The EyeSee AMD uses proprietary image analysis technology for identification and quantification of drusen – deposits under the retina that are indicators of AMD – viewable in color fundus images. Promising early results were published in the IOVS Journal from ARVO.
Need for AMD Screening
Age-related macular degeneration (AMD) is the single largest cause for legal blindness among senior Americans. Non-neovascular or dry (atrophic) AMD is the primary form of AMD contributing to 85% of the AMD cases and may be asymptomatic or result in a gradual vision loss. The largest and most impactful dry AMD studies - Age-Related Eye Disease study (AREDS) and Age-Related Eye Disease study 2 (AREDS2) - have shown that vitamin supplements along with minerals and antioxidants slow progression of the disease in patients with intermediate AMD, and those with late AMD in one eye. But without a straightforward, reliable way to screen for these vulnerable patients, early detection and treatment will remain a problem.
Technology behind EyeSee AMD
Our image analysis algorithms represent cutting-edge of research in image processing, computer vision, and machine learning. Technological innovations like morphology-inspired filter bank descriptors combined with deep learning can automatically analyze fundus images to detect and localize lesions resulting from AMD.

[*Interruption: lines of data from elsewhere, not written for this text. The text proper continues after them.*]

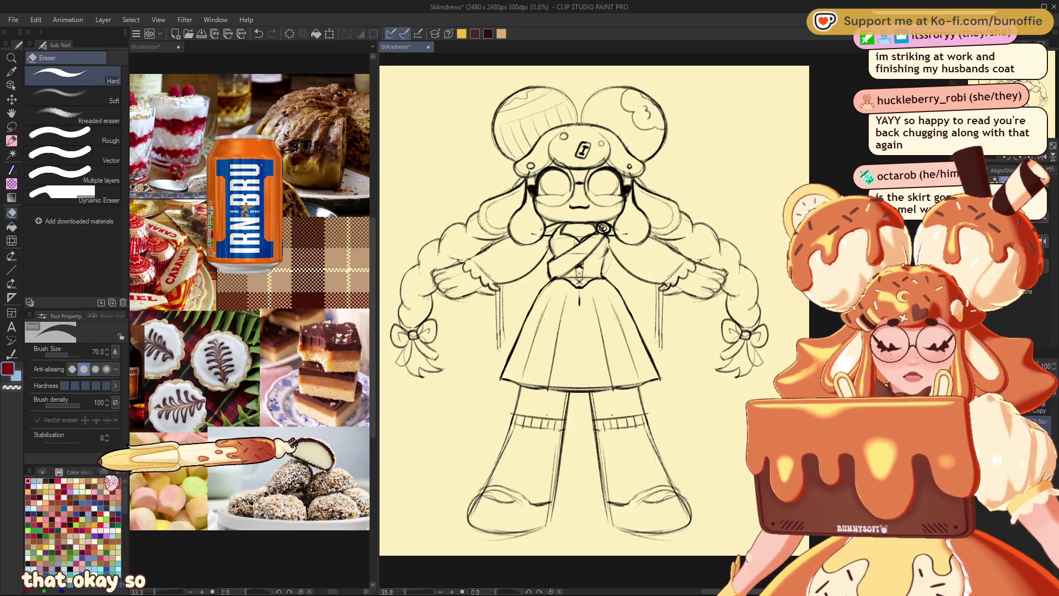
pyautogui.click(30, 495)
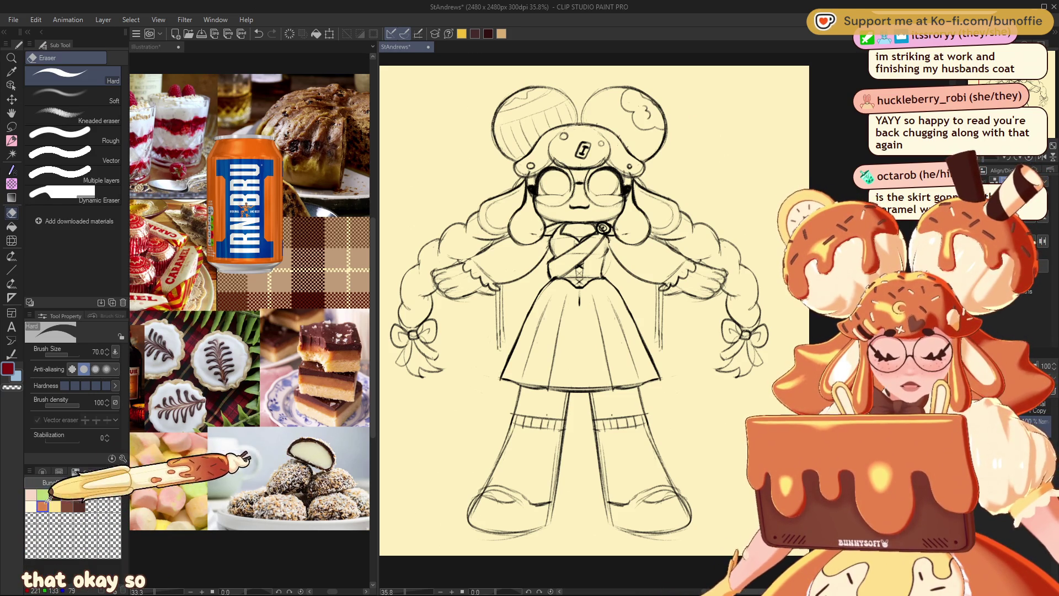
pyautogui.click(11, 140)
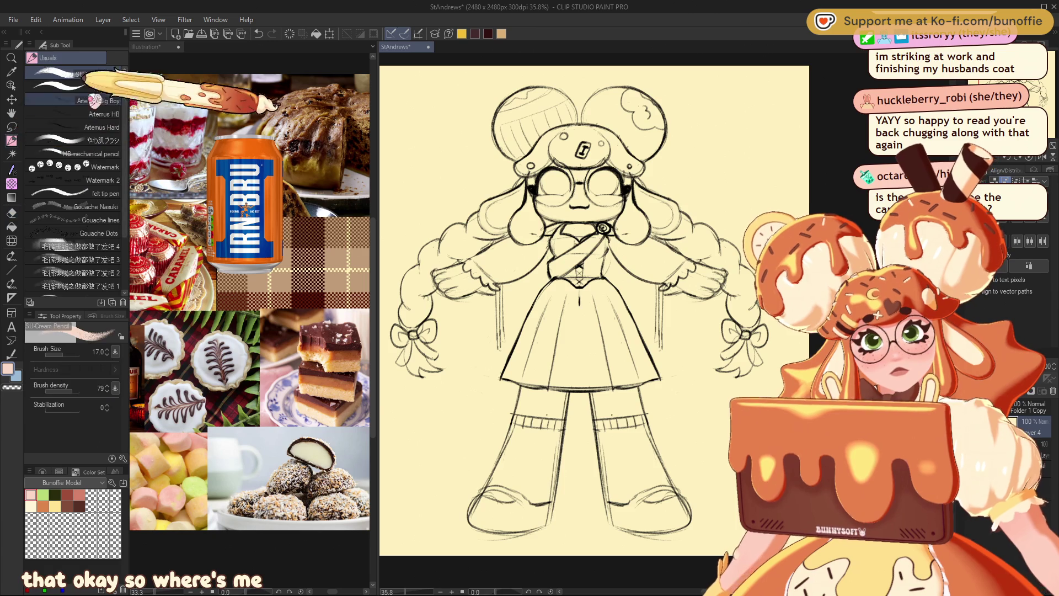
pyautogui.moveTo(447, 271); pyautogui.dragTo(455, 275)
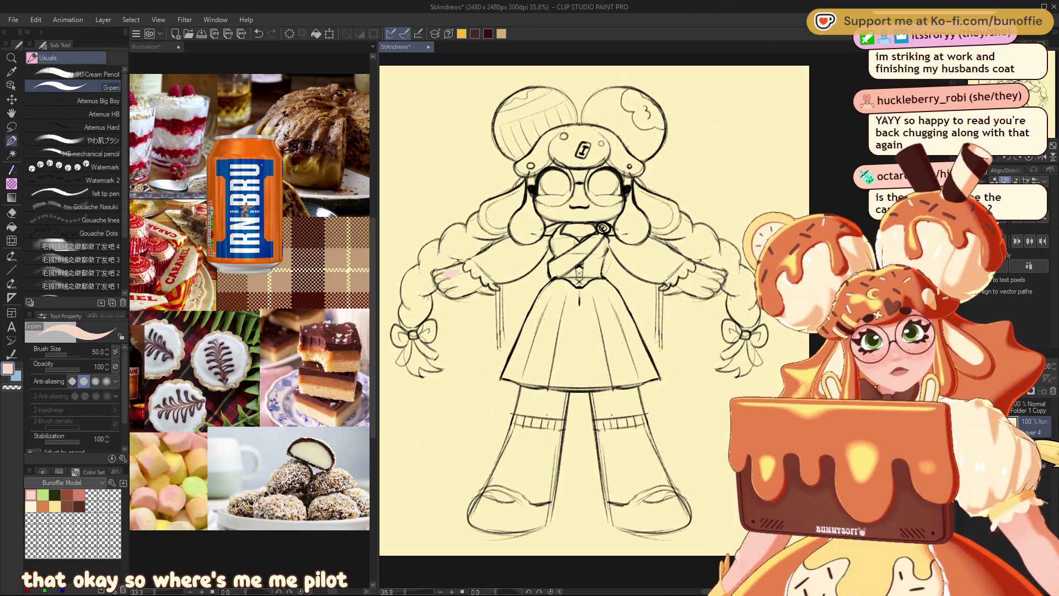
pyautogui.click(35, 442)
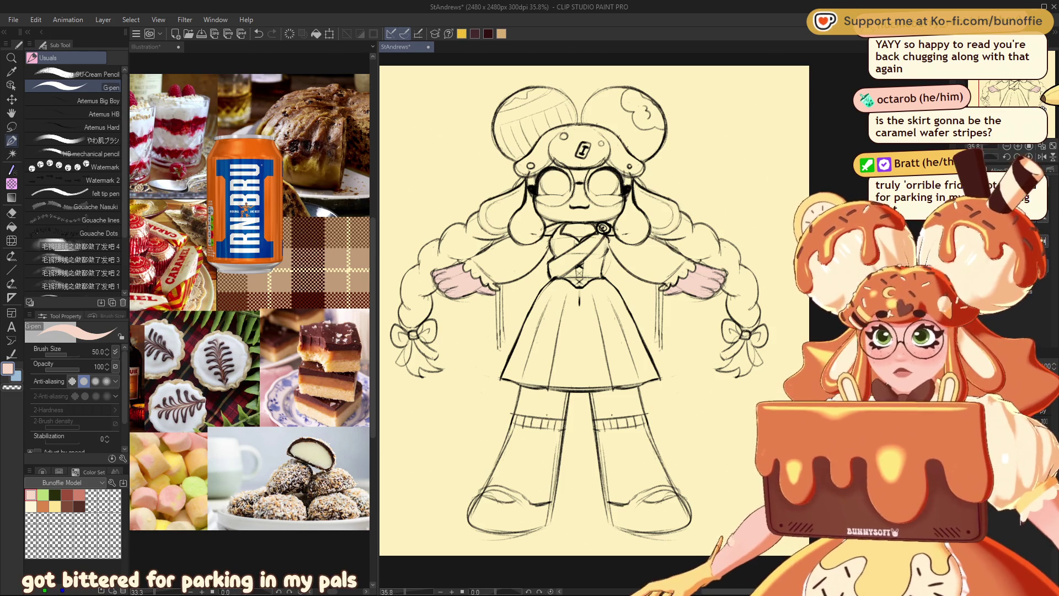
pyautogui.moveTo(1046, 109); pyautogui.dragTo(1018, 96)
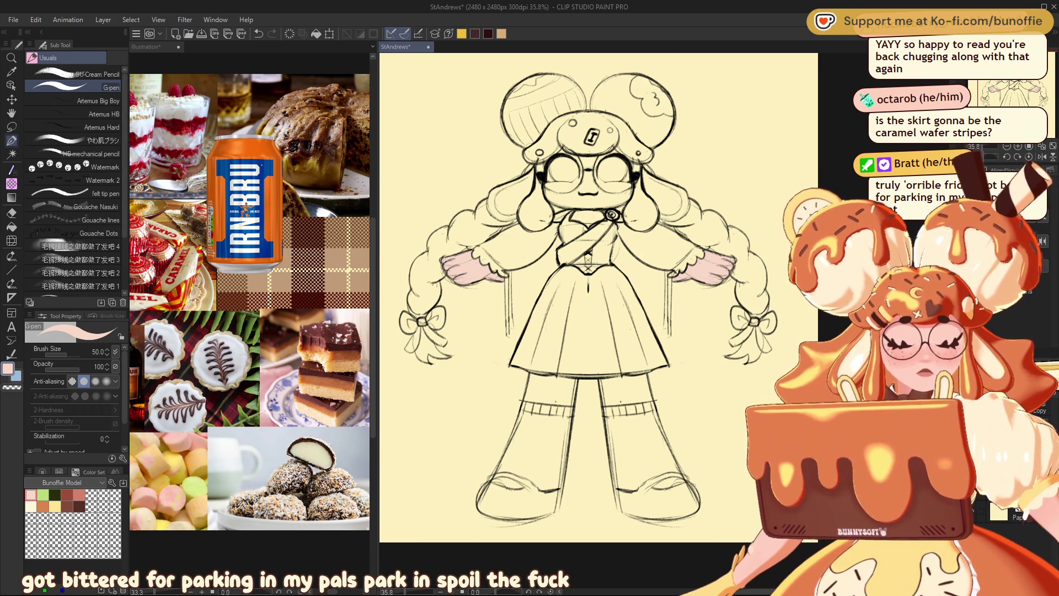
# - Fill the background grey from the Color Wheel, then refill it a warmer taupe
pyautogui.click(42, 471)
pyautogui.click(48, 533)
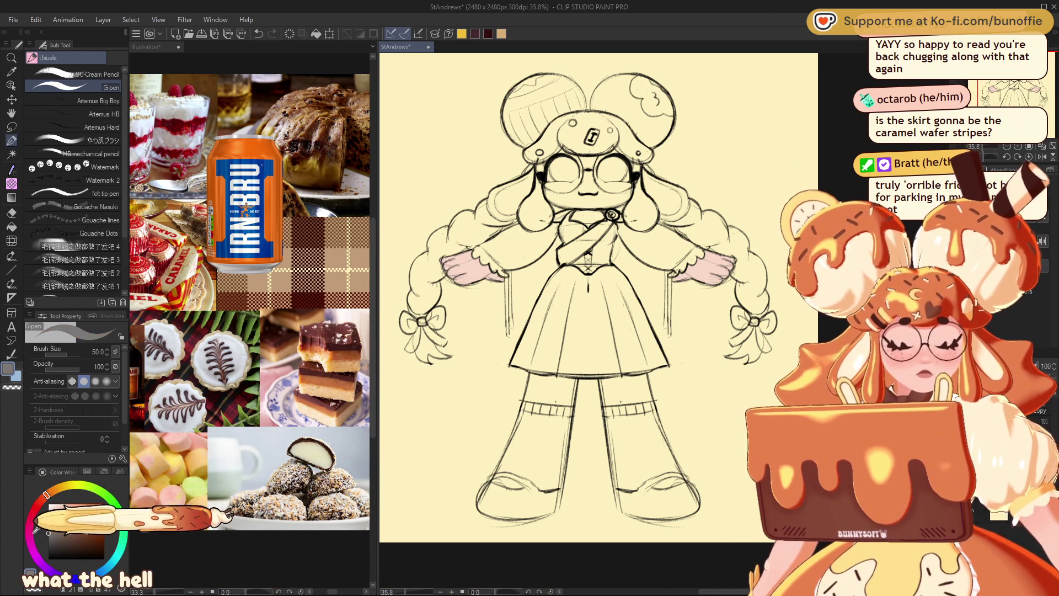
pyautogui.press('g')
pyautogui.click(715, 285)
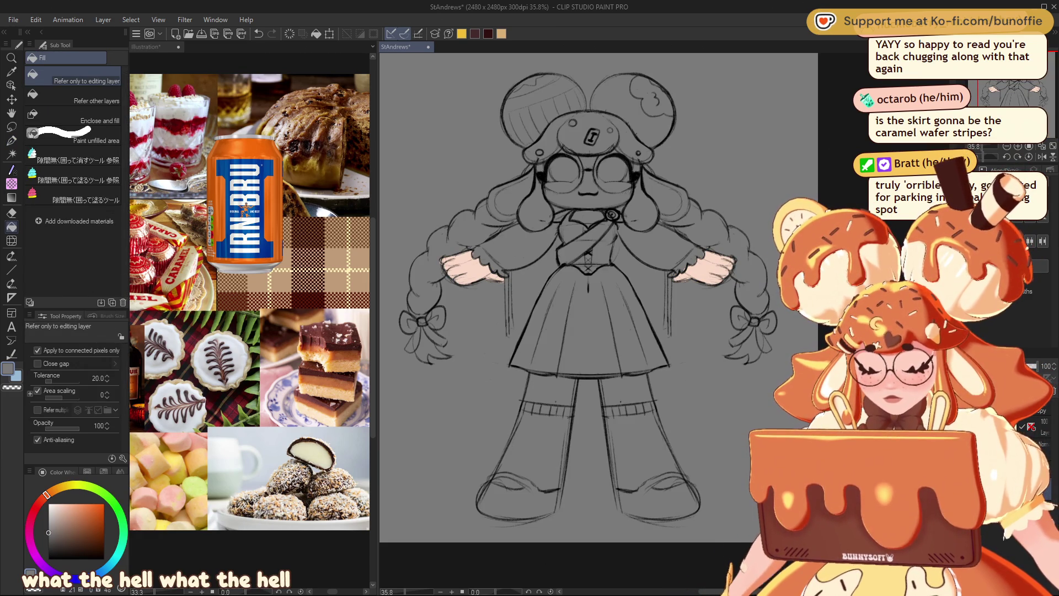
pyautogui.click(56, 531)
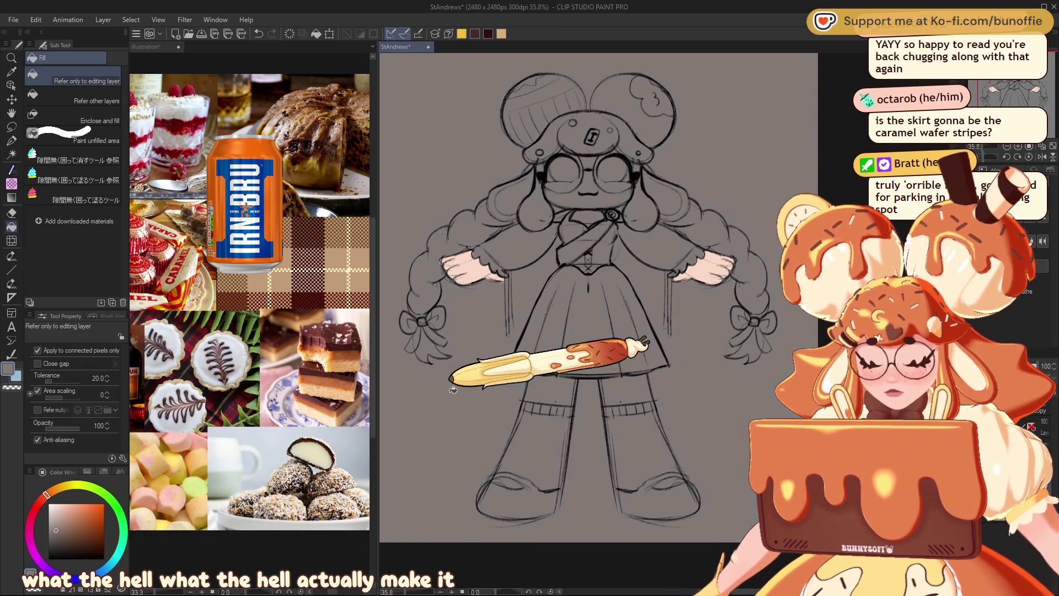
pyautogui.click(715, 285)
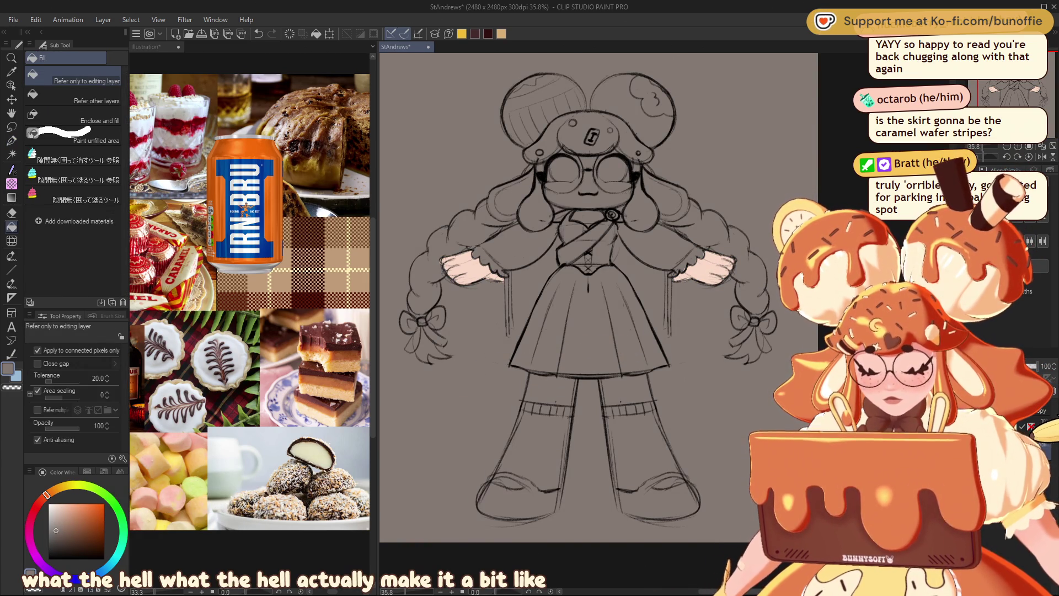
# - Eyedrop the hands' pale pink and return to the pen, centring the view on the face
pyautogui.keyDown('alt'); pyautogui.click(478, 264); pyautogui.keyUp('alt')
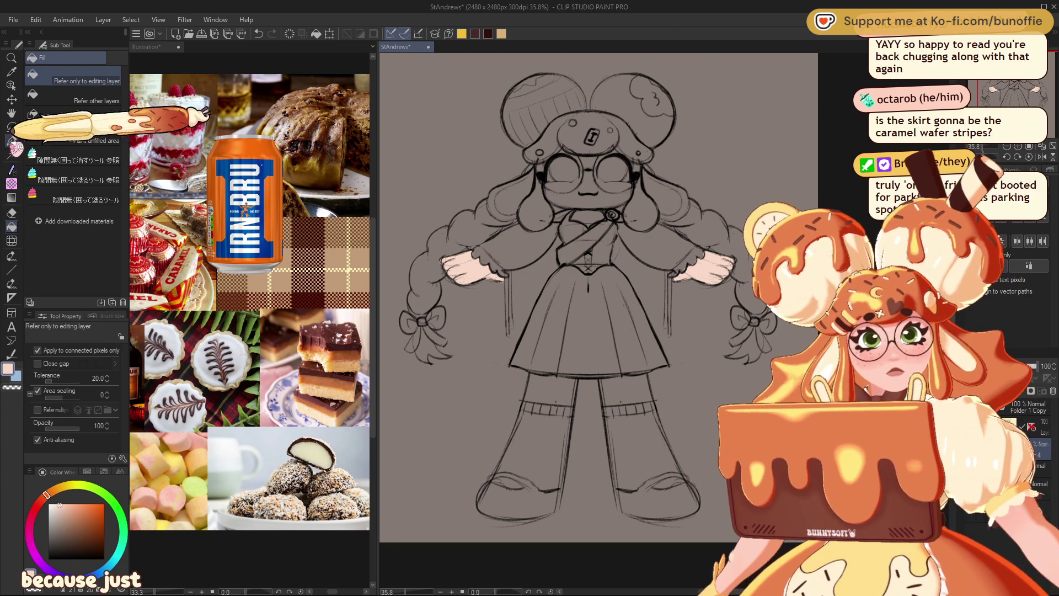
pyautogui.press('p')
pyautogui.moveTo(566, 215); pyautogui.dragTo(527, 224)
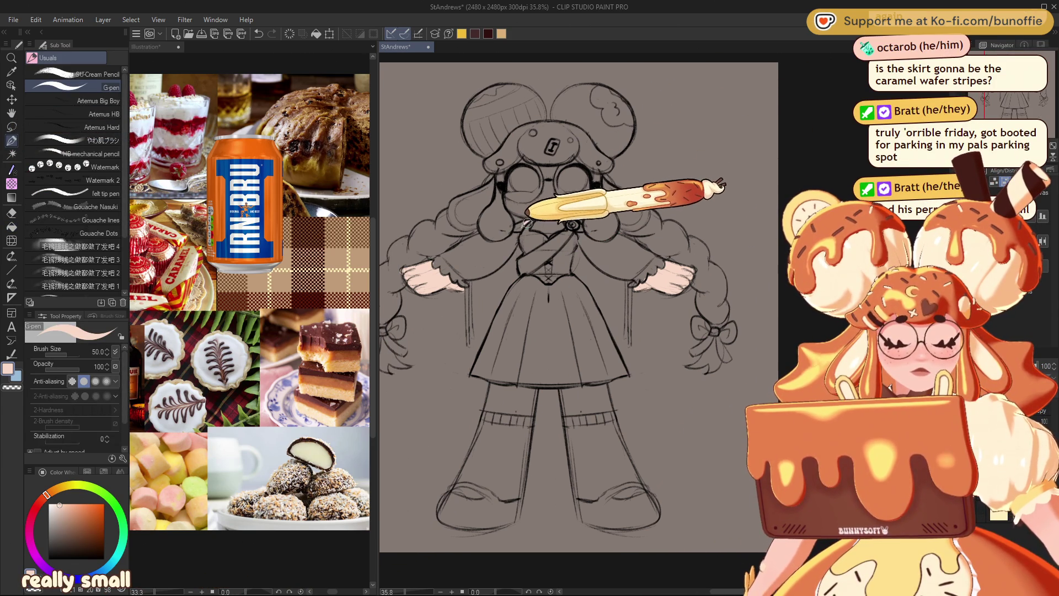
# - Paint the face and the bare thigh below the skirt pale pink
pyautogui.moveTo(516, 230); pyautogui.dragTo(561, 228)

EyeSee™ Glaucoma is designed to automatically analyze retinal images to determine the presence of Glaucoma. EyeSee Glaucoma can enable screening, grading, and reporting for Glaucoma directly at the point-of-care without the need for a human expert to grade the images. This will make glaucoma screening more accessible.
Today, testing for Glaucoma not only includes retinal images but also other procedures such as tonometry and perimetry testing. EyeSee Glaucoma is designed to augment information from additional tests, if available, to provide improved performance.
* Products were supported by Award numbers R44EB013585, R42TR000377, R44TR000377, R43EY024848, R43EY025984, SB1EY027241, and R43EY028081 from the National Institutes of Health (NIH). The content is solely the responsibility of Eyenuk, Inc. and does not necessarily represent the official views of NIH.
** The devices are covered by one or more of the following US patents and their foreign counterparts: 8879813, 8885901, 9002085, and 9008391. Additional patents are pending.
EyeArt has US FDA clearance, CE marking as a class IIa medical device in the European Union, and a Health Canada license.
EyeMark™, EyeApp™, EyeSeeAMD™, EyeSeeGlaucoma™ have not yet been cleared for sales in any region.